§ **AIM**
Put the lines below into a JSON list of strings, with one string for each line and blank lines omitted, starting with the line that contains "kingdom: Plantae" and continuing through the line that contains "scientific name: Acer rubrum".

§ **MATERIAL TO PROCESS**
★ ★ ★ ★ ★
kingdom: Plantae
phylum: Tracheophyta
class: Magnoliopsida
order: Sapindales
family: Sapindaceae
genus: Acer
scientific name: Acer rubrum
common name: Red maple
★ ★ ★ ★ ★
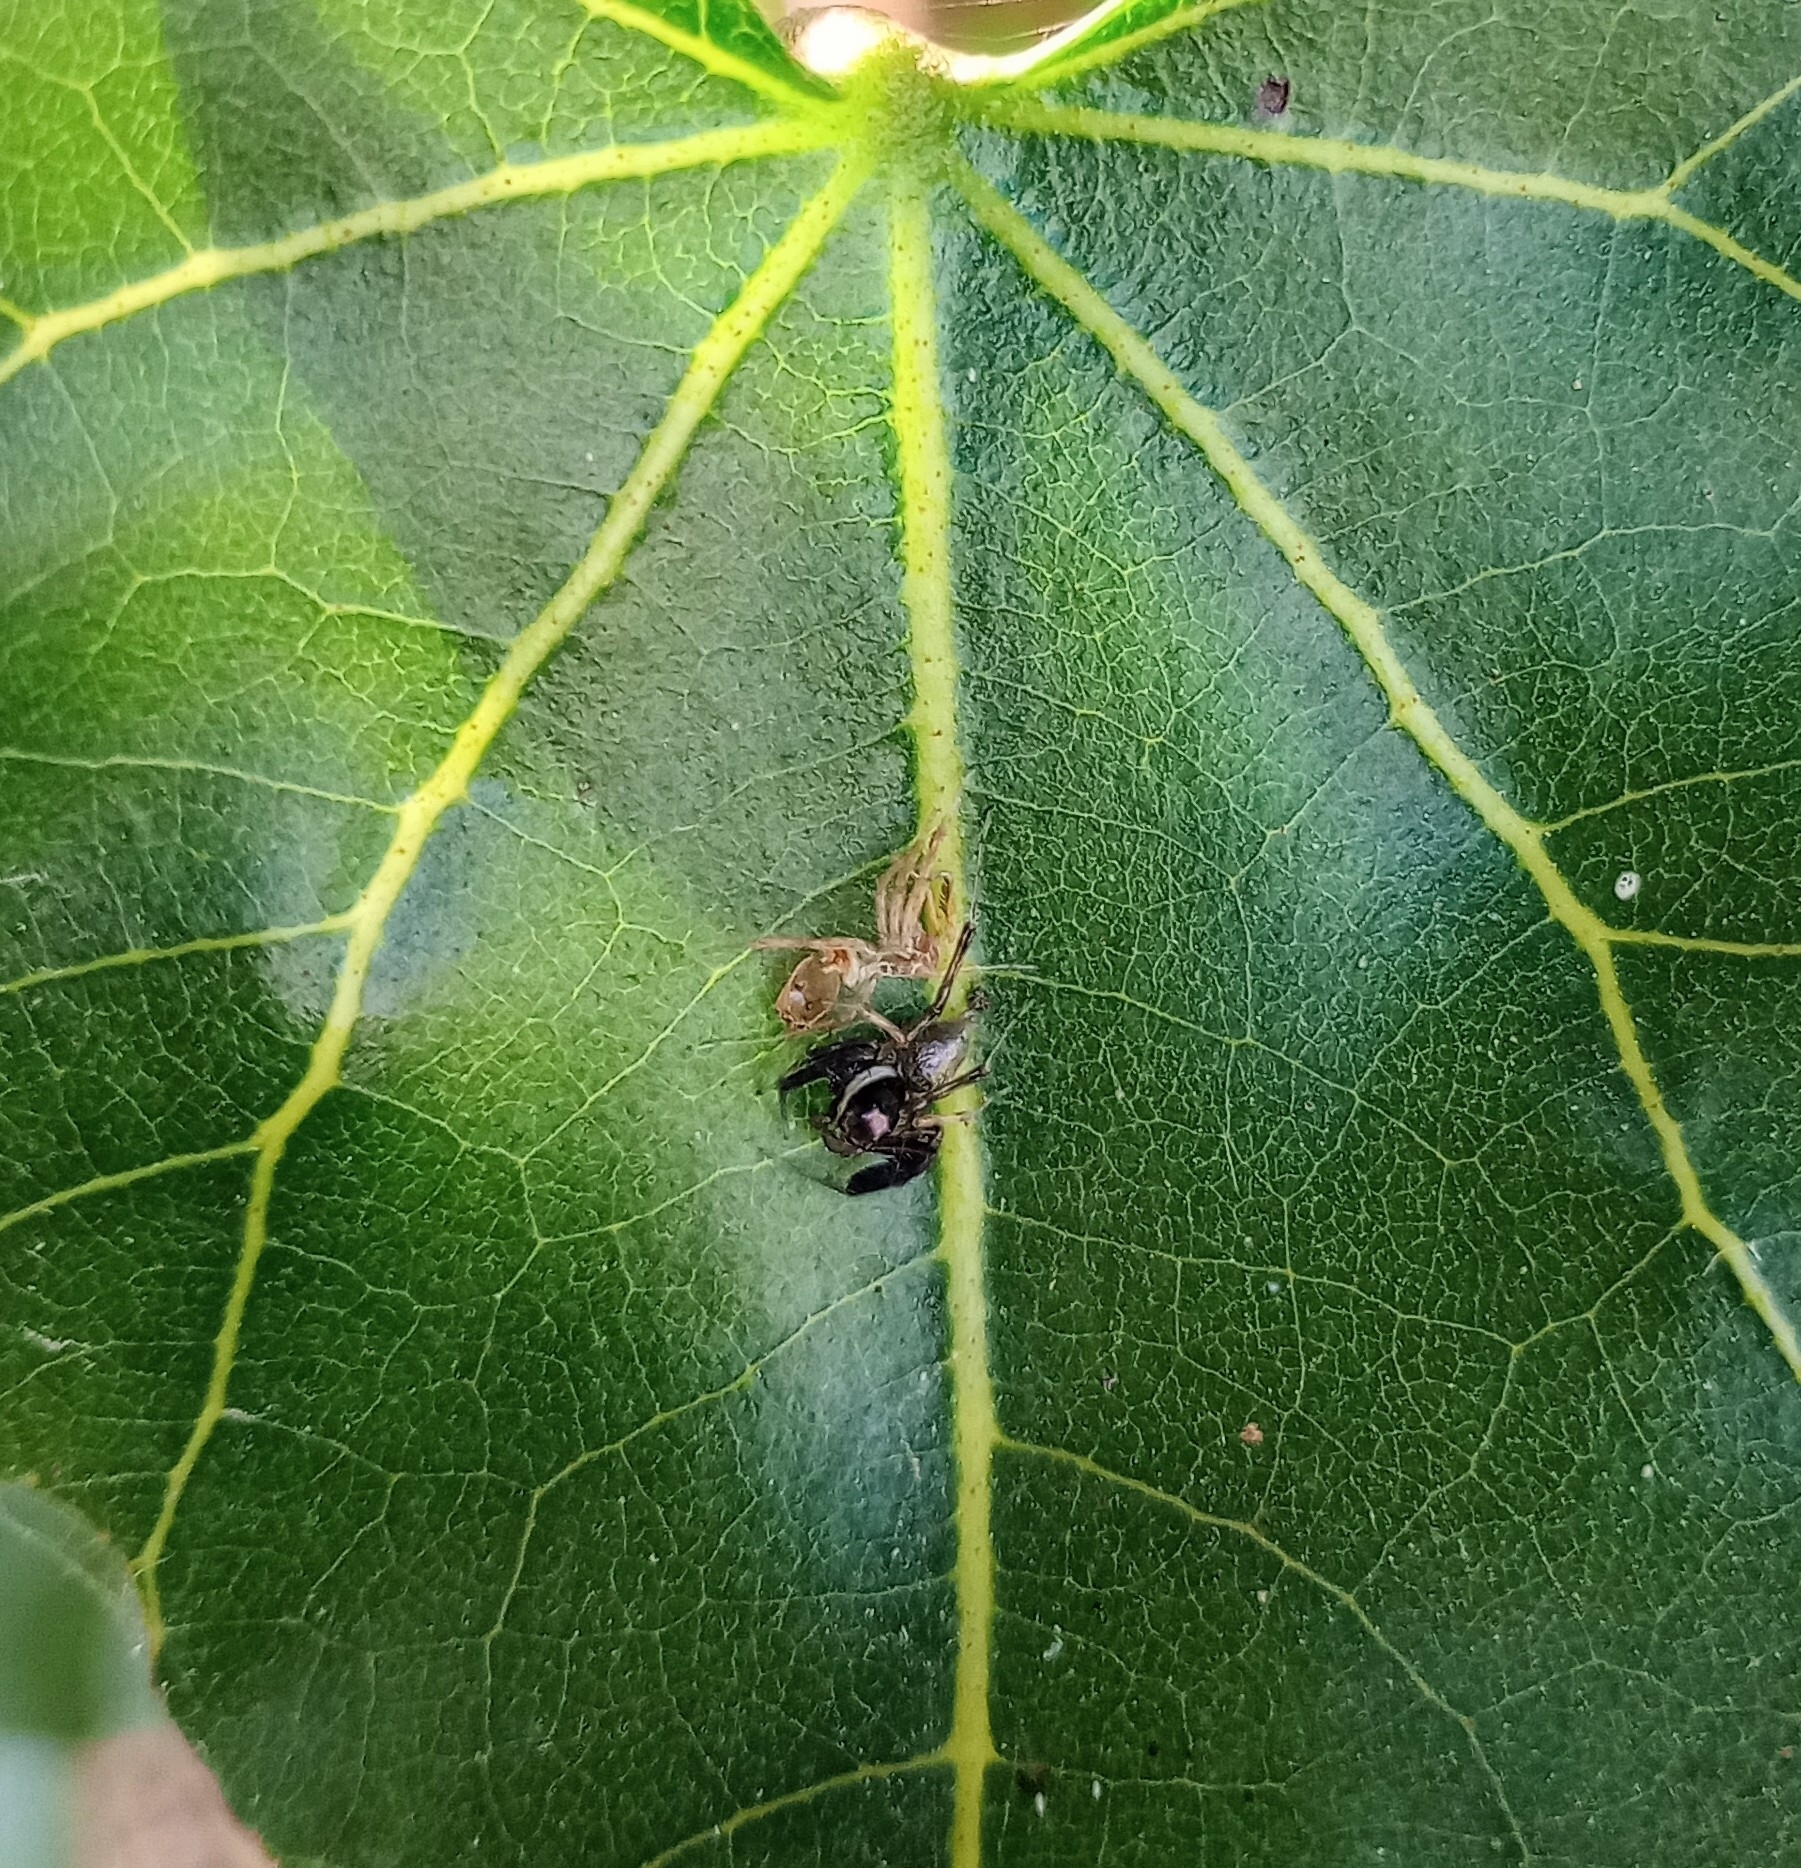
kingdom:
★ ★ ★ ★ ★
§ **IN RESPONSE**
[
  "kingdom: Plantae",
  "phylum: Tracheophyta",
  "class: Magnoliopsida",
  "order: Sapindales",
  "family: Sapindaceae",
  "genus: Acer",
  "scientific name: Acer rubrum"
]